Not Korean Enough?

Book Twitter today, in between the excitement over the US elections, has been busy fuming over this tweet:

It is a particularly crass example of something which I fear is rather more common than we’d like to think, particularly in literary fiction (or at least fiction that thinks of itself as literary). It is also an example of the sort of thing I was talking about in my paper at the conference in Italy.

Now of course I was talking about trans people in fiction. How does that relate to Koreans? Well, in the case above what I think the editor is really saying is not that Chang’s characters are not Asian enough, but that they don’t sufficiently conform to the editor’s stereotypical idea of what a Korean-American character should be like. In other words, the editor doesn’t want authentic Asian characters, what they want are characters that will appeal to the book’s presumed straight, cis, able-bodied, white audience, of whom the editor assumes themself to be typical.

The same is true of trans people trying to write authentic characters. Here’s a quote from Meredith Russo, author of If I Was Your Girl, after she was asked in an interview to give advice to trans authors who want to get published.

Like, right now, the story that the cis world is most ready for and willing to accept is like “The Danish Girl”. It’s like “hello, I am a trans person, hello, I am a boy who thinks he is supposed to be a girl. Here’s me dealing with it. Here’s a very heavy emphasis on how all my cis friends and family feel about it. I might die. I’ll probably be heartbroken at the end.”

See the similarity? Russo is saying that publishers don’t want authentic trans characters, they want characters that conform to a cis readership’s expectations of a trans character. Nicola Griffith tells me that disabled people face similar issues.

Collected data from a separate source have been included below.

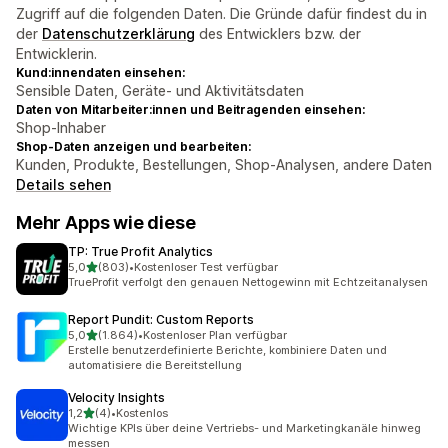
Zugriff auf die folgenden Daten. Die Gründe dafür findest du in
der
Datenschutzerklärung
des Entwicklers bzw. der
Entwicklerin.
Kund:innendaten einsehen:
Sensible Daten, Geräte- und Aktivitätsdaten
Daten von Mitarbeiter:innen und Beitragenden einsehen:
Shop-Inhaber
Shop-Daten anzeigen und bearbeiten:
Kunden, Produkte, Bestellungen, Shop-Analysen, andere Daten
Details sehen
Mehr Apps wie diese
TP: True Profit Analytics
von 5 Sternen
5,0
(803)
•
Kostenloser Test verfügbar
803 Rezensionen insgesamt
TrueProfit verfolgt den genauen Nettogewinn mit Echtzeitanalysen
Report Pundit: Custom Reports
von 5 Sternen
5,0
(1.864)
•
Kostenloser Plan verfügbar
1864 Rezensionen insgesamt
Erstelle benutzerdefinierte Berichte, kombiniere Daten und
automatisiere die Bereitstellung
Velocity Insights
von 5 Sternen
1,2
(4)
•
Kostenlos
4 Rezensionen insgesamt
Wichtige KPIs über deine Vertriebs- und Marketingkanäle hinweg
messen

The good news is that, with the small sample size I have of recent YA books about trans people (the subject of my paper) it seems much easier to get an authentic portrayal published in genre fiction. My theory is that’s because the publishers of genre fiction don’t think that character is all there is to a book. They are happy to buy a book on the basis of the plot, and not worry whether the readers will demand certain narratives for the characters.